TASK OBJECTIVE: Collect every line in the entries below that contains the string "cada", treating uppercase and lowercase as different.

- - -

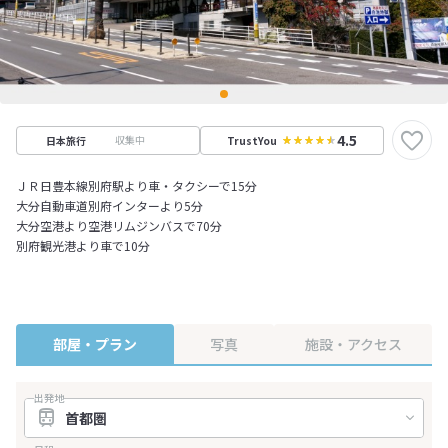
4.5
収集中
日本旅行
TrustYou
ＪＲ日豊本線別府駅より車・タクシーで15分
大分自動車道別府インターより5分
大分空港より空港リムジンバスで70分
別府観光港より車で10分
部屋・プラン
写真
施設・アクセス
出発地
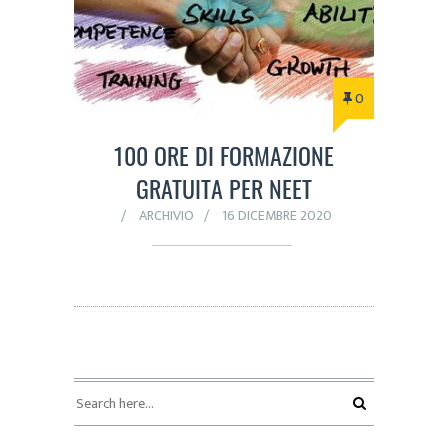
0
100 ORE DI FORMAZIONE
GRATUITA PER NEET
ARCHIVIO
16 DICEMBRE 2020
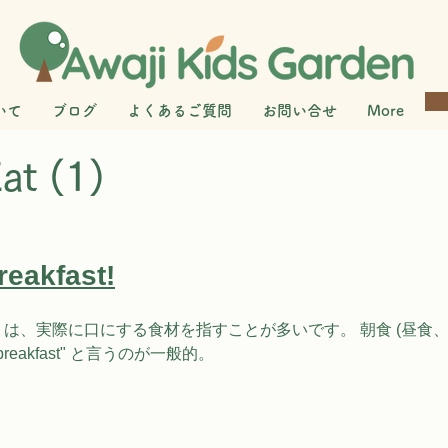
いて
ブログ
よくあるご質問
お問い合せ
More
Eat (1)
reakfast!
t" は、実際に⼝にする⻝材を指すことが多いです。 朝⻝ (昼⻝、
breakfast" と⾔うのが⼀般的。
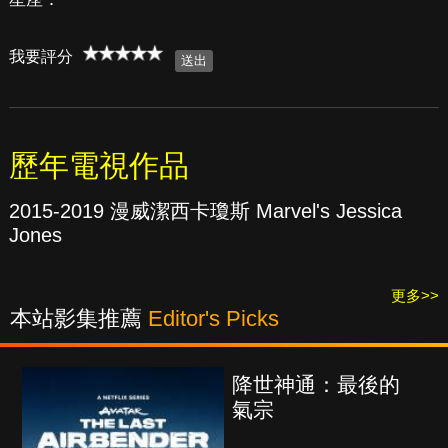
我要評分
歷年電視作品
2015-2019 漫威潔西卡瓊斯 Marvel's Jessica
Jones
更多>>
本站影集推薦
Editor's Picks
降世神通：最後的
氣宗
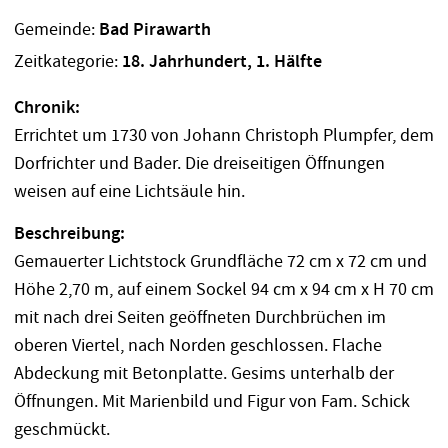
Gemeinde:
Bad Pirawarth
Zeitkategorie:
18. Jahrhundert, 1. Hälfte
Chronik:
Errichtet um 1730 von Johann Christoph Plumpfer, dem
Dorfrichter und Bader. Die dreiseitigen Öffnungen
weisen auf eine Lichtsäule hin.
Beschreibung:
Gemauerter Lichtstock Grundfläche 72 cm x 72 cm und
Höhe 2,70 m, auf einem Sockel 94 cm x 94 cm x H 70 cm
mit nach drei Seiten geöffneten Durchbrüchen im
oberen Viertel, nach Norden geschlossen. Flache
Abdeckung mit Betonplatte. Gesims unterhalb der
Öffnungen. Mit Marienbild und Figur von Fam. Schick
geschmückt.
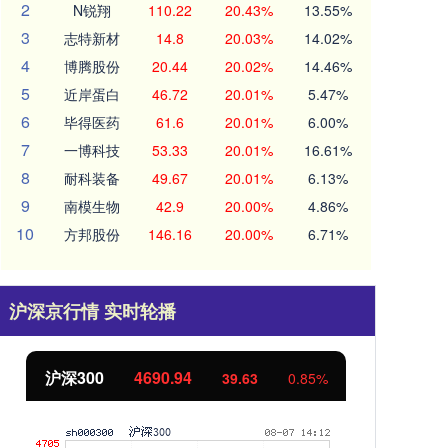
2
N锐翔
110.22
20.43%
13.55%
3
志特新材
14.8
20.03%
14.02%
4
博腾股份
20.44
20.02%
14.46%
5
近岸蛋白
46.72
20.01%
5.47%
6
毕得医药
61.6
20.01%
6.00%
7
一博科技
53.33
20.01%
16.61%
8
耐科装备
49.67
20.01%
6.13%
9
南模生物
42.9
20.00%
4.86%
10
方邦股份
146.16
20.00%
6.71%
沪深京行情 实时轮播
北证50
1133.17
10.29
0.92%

- - -

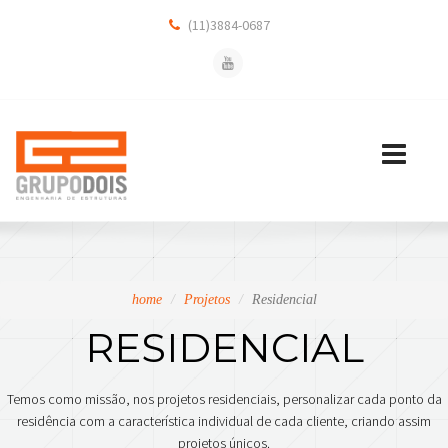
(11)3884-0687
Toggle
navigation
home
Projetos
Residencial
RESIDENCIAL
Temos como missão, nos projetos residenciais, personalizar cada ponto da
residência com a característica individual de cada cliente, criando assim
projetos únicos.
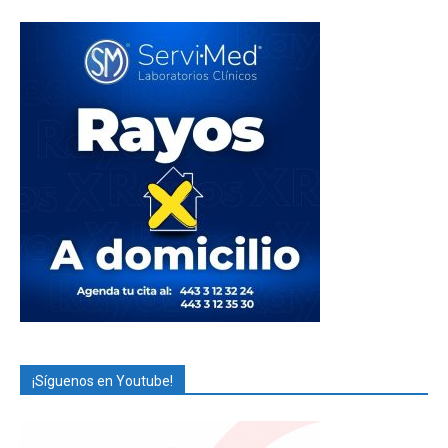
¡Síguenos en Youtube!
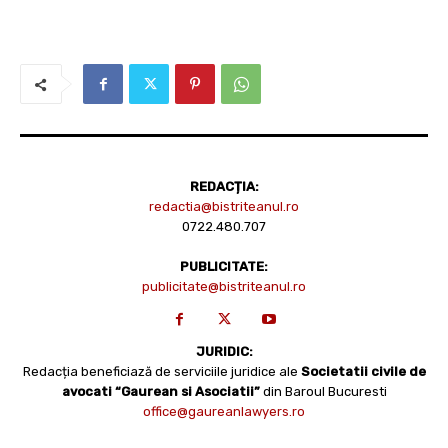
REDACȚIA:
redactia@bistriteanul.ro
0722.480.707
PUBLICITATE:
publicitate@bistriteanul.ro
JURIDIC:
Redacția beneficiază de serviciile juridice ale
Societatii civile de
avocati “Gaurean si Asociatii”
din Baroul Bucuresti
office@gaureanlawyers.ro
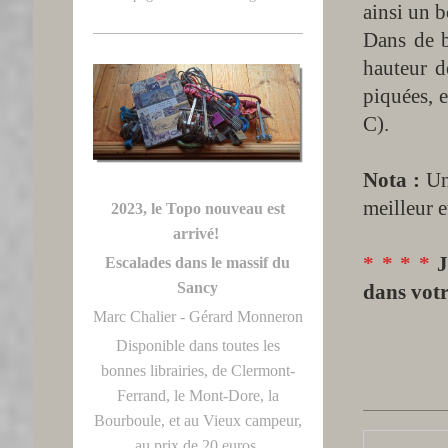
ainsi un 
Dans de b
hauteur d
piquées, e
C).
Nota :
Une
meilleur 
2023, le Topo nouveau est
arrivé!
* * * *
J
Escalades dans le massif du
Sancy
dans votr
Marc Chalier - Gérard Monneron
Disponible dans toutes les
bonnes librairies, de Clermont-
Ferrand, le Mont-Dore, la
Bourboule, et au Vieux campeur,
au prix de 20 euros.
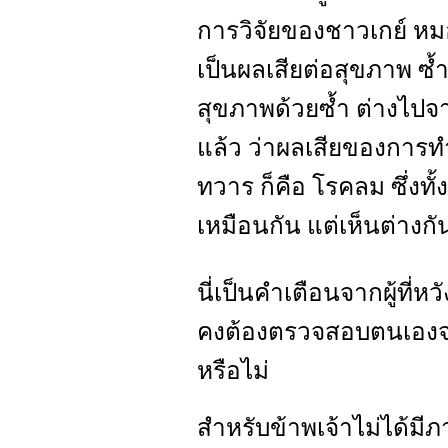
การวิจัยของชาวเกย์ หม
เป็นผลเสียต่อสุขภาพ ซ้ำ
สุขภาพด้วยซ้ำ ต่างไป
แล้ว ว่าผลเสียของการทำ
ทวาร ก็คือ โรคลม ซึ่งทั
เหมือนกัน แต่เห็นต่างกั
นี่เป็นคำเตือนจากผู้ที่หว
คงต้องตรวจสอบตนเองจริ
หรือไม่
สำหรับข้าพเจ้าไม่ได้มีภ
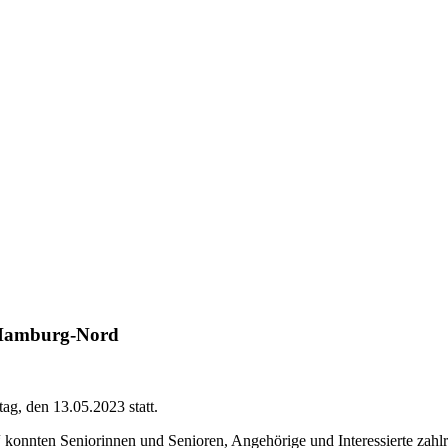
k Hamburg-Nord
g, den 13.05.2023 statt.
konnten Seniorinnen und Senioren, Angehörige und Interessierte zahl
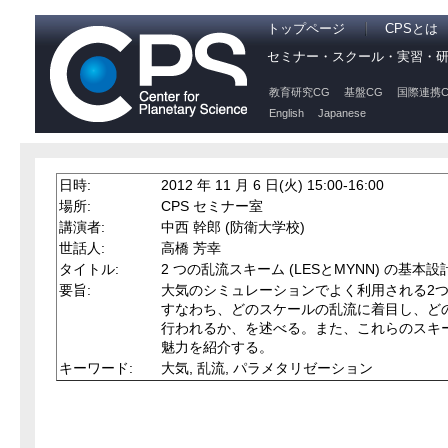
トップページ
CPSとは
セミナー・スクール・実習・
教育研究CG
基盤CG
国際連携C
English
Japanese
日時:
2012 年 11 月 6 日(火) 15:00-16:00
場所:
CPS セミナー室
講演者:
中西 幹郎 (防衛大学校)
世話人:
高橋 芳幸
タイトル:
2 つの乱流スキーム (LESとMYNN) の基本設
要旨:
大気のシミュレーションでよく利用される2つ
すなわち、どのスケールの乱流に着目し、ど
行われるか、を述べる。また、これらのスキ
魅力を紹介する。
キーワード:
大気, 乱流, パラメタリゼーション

- - -

ANSWER:
Temos como missão, nos projetos residenciais, personalizar cada ponto da
residência com a característica individual de cada cliente, criando assim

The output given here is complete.